Henry avait à Aix un vieil oncle, marchand d’huile ; on l’envoya chez lui y continuer le cours de ses études législatives et tâcher de s’y faire recevoir licencié. Par ce moyen, avait pensé Morel, il cesserait de voir Mme Renaud et l’oublierait peut-être. Henry partit donc pour la Provence, non toutefois sans avoir promis à Émilie de se revoir bientôt et de lui écrire souvent : ces deux années passées loin d’elle n’étaient qu’une concession pénible, qu’il avait faite à ses parents pour se débarrasser de leurs criailleries et de leurs intrigues.

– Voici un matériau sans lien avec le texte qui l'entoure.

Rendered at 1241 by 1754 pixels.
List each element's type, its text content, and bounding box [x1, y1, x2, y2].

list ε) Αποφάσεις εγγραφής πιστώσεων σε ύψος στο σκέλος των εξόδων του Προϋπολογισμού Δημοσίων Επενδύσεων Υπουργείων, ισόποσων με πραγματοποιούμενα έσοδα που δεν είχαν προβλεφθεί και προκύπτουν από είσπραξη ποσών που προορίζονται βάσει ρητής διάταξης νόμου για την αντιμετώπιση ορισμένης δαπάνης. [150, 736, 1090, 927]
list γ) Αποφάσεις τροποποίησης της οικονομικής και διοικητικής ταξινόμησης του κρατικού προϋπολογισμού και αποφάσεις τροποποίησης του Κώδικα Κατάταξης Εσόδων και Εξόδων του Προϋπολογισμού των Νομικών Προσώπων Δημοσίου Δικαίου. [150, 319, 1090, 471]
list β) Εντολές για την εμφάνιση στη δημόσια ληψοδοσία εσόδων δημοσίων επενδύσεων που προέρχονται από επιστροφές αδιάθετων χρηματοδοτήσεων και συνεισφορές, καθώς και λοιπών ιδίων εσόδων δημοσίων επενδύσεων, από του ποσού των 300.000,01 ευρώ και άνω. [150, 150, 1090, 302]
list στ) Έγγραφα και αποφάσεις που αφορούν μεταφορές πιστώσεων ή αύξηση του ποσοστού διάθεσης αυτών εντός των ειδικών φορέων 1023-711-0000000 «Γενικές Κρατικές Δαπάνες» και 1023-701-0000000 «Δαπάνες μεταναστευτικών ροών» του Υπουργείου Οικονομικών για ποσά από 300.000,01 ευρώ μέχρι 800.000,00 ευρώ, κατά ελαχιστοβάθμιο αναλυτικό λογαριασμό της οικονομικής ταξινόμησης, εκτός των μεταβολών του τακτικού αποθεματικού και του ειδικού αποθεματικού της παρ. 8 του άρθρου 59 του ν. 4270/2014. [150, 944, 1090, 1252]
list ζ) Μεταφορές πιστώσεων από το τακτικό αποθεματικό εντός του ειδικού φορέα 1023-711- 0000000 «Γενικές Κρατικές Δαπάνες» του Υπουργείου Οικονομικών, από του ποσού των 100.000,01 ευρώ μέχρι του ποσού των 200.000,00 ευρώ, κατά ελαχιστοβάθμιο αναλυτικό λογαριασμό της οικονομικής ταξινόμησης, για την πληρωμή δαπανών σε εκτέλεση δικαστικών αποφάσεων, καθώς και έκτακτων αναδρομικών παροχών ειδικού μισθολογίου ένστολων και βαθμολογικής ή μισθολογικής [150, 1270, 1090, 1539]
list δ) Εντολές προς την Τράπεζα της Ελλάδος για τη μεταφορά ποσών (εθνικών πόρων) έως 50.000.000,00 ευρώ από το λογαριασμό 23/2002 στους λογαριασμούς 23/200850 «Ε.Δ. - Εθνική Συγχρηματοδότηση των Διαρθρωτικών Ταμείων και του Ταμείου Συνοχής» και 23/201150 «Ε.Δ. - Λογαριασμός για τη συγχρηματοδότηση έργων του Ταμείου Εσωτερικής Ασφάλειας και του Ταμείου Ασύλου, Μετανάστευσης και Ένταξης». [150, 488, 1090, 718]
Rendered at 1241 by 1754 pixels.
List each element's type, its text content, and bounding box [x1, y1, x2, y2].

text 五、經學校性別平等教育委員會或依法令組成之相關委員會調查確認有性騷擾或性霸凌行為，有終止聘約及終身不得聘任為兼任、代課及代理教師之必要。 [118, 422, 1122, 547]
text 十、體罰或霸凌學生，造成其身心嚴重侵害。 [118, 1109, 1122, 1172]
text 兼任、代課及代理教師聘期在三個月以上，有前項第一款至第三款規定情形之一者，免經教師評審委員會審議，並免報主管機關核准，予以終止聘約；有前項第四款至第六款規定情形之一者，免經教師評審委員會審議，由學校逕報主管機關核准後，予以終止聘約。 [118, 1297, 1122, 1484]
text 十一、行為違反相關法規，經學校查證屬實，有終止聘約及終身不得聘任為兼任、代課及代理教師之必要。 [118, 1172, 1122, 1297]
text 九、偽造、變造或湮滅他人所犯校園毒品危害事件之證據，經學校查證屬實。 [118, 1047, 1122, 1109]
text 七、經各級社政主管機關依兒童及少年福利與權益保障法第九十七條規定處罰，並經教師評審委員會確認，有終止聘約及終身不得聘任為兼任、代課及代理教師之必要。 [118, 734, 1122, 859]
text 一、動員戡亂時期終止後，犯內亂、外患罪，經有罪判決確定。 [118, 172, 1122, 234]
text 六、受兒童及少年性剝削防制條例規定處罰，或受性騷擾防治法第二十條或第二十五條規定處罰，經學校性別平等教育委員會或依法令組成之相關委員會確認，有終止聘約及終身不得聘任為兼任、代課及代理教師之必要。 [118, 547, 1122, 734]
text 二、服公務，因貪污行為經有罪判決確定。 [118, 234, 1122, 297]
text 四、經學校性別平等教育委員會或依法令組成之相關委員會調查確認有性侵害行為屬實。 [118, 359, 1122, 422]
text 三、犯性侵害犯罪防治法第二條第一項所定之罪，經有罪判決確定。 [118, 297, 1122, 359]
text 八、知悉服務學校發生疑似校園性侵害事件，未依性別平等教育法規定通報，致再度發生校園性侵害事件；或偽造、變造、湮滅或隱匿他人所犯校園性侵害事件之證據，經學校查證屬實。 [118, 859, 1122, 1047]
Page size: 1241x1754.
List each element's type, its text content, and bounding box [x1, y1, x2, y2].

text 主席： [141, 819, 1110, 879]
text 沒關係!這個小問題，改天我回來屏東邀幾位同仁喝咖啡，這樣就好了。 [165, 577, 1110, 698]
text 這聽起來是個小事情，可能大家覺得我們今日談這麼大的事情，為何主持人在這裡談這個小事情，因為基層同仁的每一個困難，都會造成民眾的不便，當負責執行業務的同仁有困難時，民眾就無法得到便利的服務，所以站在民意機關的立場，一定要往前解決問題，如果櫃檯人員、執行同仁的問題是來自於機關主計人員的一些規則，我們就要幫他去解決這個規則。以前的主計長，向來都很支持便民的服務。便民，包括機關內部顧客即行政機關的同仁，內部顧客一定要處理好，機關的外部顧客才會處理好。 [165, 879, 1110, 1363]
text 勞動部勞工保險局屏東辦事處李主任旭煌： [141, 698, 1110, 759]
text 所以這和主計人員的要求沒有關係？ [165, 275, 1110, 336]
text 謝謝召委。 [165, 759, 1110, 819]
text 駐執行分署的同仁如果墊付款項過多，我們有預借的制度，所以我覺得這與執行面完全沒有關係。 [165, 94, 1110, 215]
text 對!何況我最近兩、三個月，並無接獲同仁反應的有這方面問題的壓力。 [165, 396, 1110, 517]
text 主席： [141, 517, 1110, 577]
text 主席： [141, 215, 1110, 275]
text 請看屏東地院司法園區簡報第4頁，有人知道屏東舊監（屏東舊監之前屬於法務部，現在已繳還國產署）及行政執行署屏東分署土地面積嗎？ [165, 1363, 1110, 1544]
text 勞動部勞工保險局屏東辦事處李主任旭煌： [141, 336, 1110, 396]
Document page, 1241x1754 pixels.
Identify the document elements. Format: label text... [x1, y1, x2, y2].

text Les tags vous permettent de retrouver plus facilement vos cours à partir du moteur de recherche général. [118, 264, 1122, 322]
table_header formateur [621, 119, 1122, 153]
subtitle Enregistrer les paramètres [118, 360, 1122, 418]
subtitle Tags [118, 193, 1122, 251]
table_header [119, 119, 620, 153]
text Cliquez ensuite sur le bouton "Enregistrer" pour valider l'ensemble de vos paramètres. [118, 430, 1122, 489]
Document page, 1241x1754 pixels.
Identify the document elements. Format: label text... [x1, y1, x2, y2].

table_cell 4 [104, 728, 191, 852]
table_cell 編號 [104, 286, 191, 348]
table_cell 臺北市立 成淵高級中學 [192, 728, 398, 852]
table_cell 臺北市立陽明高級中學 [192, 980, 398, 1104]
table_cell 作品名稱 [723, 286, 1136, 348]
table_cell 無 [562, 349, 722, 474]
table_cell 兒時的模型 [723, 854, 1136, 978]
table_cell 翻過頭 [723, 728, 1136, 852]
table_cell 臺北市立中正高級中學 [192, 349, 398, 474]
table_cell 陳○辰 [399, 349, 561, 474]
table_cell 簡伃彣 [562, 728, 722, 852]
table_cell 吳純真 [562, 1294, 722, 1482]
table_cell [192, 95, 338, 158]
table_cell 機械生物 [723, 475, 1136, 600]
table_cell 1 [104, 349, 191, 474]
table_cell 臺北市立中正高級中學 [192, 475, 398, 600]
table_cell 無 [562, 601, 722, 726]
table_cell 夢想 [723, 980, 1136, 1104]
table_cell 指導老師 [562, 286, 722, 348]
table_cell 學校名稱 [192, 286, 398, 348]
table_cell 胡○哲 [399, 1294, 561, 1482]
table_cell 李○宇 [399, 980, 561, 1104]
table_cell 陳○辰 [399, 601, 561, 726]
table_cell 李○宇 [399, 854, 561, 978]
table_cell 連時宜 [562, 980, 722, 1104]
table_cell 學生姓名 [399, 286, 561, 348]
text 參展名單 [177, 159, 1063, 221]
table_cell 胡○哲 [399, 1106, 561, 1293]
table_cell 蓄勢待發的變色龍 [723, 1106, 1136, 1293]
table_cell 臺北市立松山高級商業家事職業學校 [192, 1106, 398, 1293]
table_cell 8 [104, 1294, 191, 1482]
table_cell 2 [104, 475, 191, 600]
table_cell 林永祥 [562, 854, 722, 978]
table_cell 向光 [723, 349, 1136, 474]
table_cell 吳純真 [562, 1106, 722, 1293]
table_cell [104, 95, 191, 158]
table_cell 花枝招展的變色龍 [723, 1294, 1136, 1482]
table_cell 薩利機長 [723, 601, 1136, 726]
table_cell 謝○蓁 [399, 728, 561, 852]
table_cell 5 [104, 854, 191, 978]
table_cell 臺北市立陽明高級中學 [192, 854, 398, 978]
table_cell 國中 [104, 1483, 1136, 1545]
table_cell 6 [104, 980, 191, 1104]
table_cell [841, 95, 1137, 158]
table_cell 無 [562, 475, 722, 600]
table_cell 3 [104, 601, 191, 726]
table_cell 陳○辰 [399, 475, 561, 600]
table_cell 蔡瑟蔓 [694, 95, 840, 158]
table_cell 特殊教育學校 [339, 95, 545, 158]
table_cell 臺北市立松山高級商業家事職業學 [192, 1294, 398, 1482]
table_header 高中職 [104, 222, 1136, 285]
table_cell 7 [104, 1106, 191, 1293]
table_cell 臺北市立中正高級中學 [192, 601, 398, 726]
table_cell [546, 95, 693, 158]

Les premiers six mois, en effet, ils s’écrivirent régulièrement toutes les semaines, ils se parlaient de leur passé, de leur amour déjà vieux, de la tonnelle du jardin tapissée de clématites, des anciennes causeries dans le salon, seuls, en tête à tête, debout dans l’embrasure d’une fenêtre, de leur séjour en Amérique qu’ils regrettaient quelquefois, des villes où ils avaient été ensemble, puis de leur navire, de la mer, des soirées écoulées sur le pont, des pigeons du bord qui venaient manger dans sa main, et du vieux manteau de satin noir doublé d’hermine ; ils se répétaient les mêmes tendresses, ils se lamentaient avec les mêmes exclamations, mais chacun de plus en plus était longtemps à trouver ses mots et il lui en venait moins sous la plume.

Peu à peu le format de leurs lettres se raccourcit et ils espacèrent davantage leurs lignes ; au bout d’un an Henry était vraiment à la torture lorsqu’il lui fallait reprendre cet éternel style langoureux et furieux qui lui était si facile autrefois ; de même qu’à peine s’il décachetait les épîtres de Mme Renaud, remplies du même rabâchage insignifiant.